De eerste periode die mevrouw Hertogh onderscheidt, van 1 870 tot 1930 is de periode waarin de vraag gesteld wordt of de overheid wel iets moet doen in sociaal op zicht. Een vraag die door 'de sociale kwestie' op de agenda kwam.
Moet de overheid wel zorgdragen voor een ongevallen- en ziekterisico? Zo ja, wie moet dan de uitvoering voor zijn rekening nemen? Het langdurige en principiële debat over deze zaken vertraagt de totstandkoming van het sociale zekerheidsstelsel aanzienlijk.
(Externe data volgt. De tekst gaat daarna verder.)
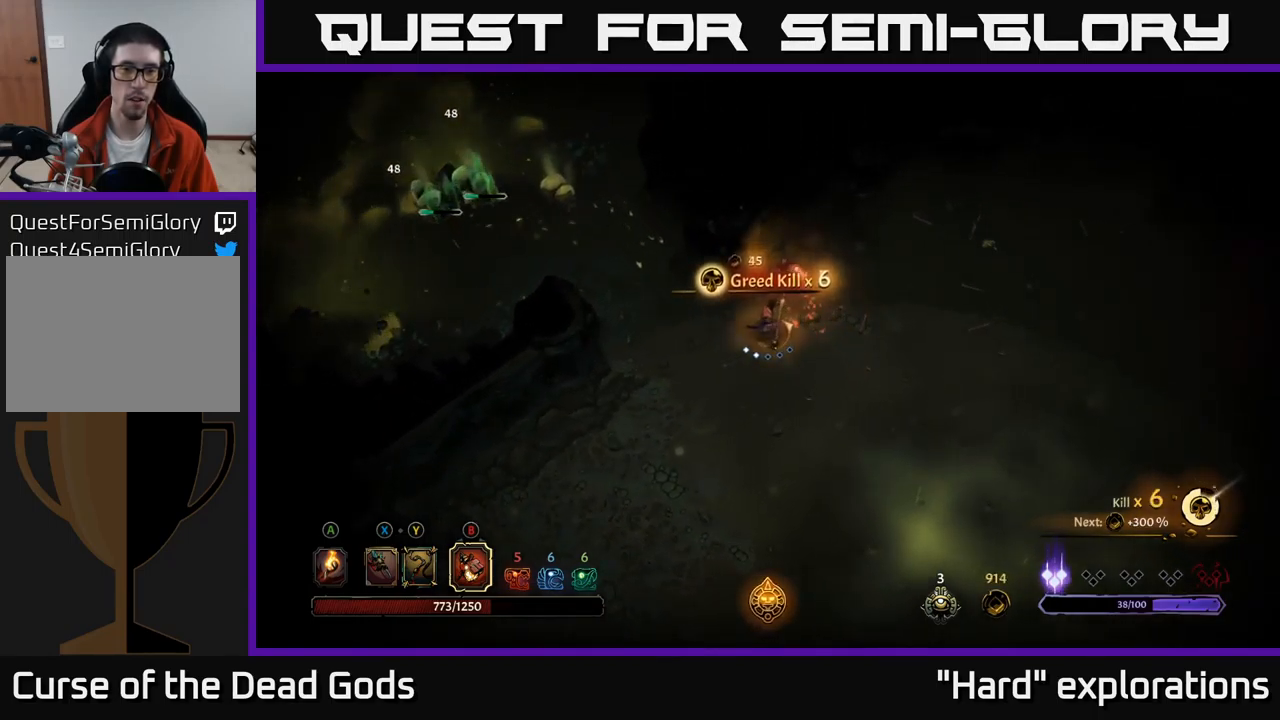
{"buttons": [], "left_stick": "down-left", "right_stick": "center", "events": [[83, "X", "down"], [150, "X", "up"], [366, "left_stick", "down-left"]]}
De crisisjaren en de daaropvolgende oorlog betekenen een versnelling van het debat (1930-1950). In de na-oorlogse jaren gaat het ordeningsdebat, de vraag hoe de verantwoordelijkheid tussen staat en samenleving te verdelen, onverminderd voort. Desalniettemin komen verschillende wetten tot stand. Een echte explosieve groei van de sociale zekerheidswetgeving komt echter pas na 1950 goed op gang. De ordeningsdiscussies zijn dan verstomd, dankzij het gunstig economisch tij.
CONFESSIONELE INBRENG
De confessionele invloed op de sociale zekerheidswetgeving komt tot uitdrukking in de rechtsgrond voor de werknemersverzekering. Die ligt voor de confessionelen in de loondienstverhouding (uitkering als uitgesteld loon). Confessioneel is ook de gedachte dat vanwege die rechtsgrond de uitvoering aan werknemers en werkgevers zelf toekomt. Protestanten laten die uitvoering het liefst zo dicht mogelijk bij de individuele ondernemingen, katholieken achten bedrijfsverenigingen een betere vorm.
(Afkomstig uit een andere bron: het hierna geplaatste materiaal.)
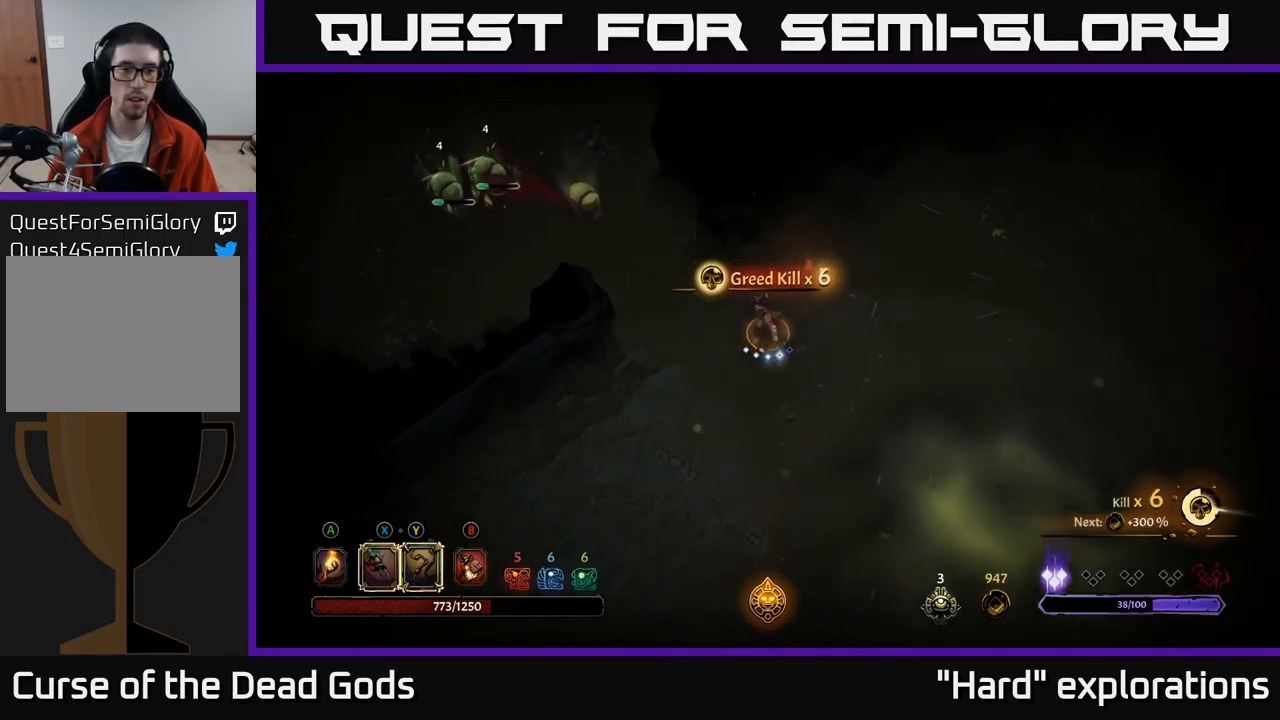
{"buttons": ["X"], "left_stick": "up-left", "right_stick": "center", "events": [[16, "left_stick", "left"], [200, "left_stick", "up-left"], [500, "X", "down"]]}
Er zijn verschillen onder de confessionelen. Katholieken zijn eerder bondgenoot van de sociaal-democraten en de protestanten van de liberalen als het gaat om de mate van overheidsinvloed. De crisisjaren leiden tot een toenemende over- heidsinvloed en ontwikkeling van corporatieve ideeën. De katholieke gedachte van de subsidiariteit wint het overigens van de nog verstrekkender sociaal-democratische gedachten over de overheidsbemoeienis. De definitieve vorm van de publiekrechtelijke bedrijfsorganisatie (1950) is dan ook sterk schatplichtig aan het roomskatholieke gedachtegoed. De confessionele inbreng zorgt uiteindelijk voor het halfslachtige karakter van het stelsel in Nederland: enerzijds volksverzekeringen in handen van de overheid en anderzijds werknemersverzekeringen uit te voeren door de sociale partners.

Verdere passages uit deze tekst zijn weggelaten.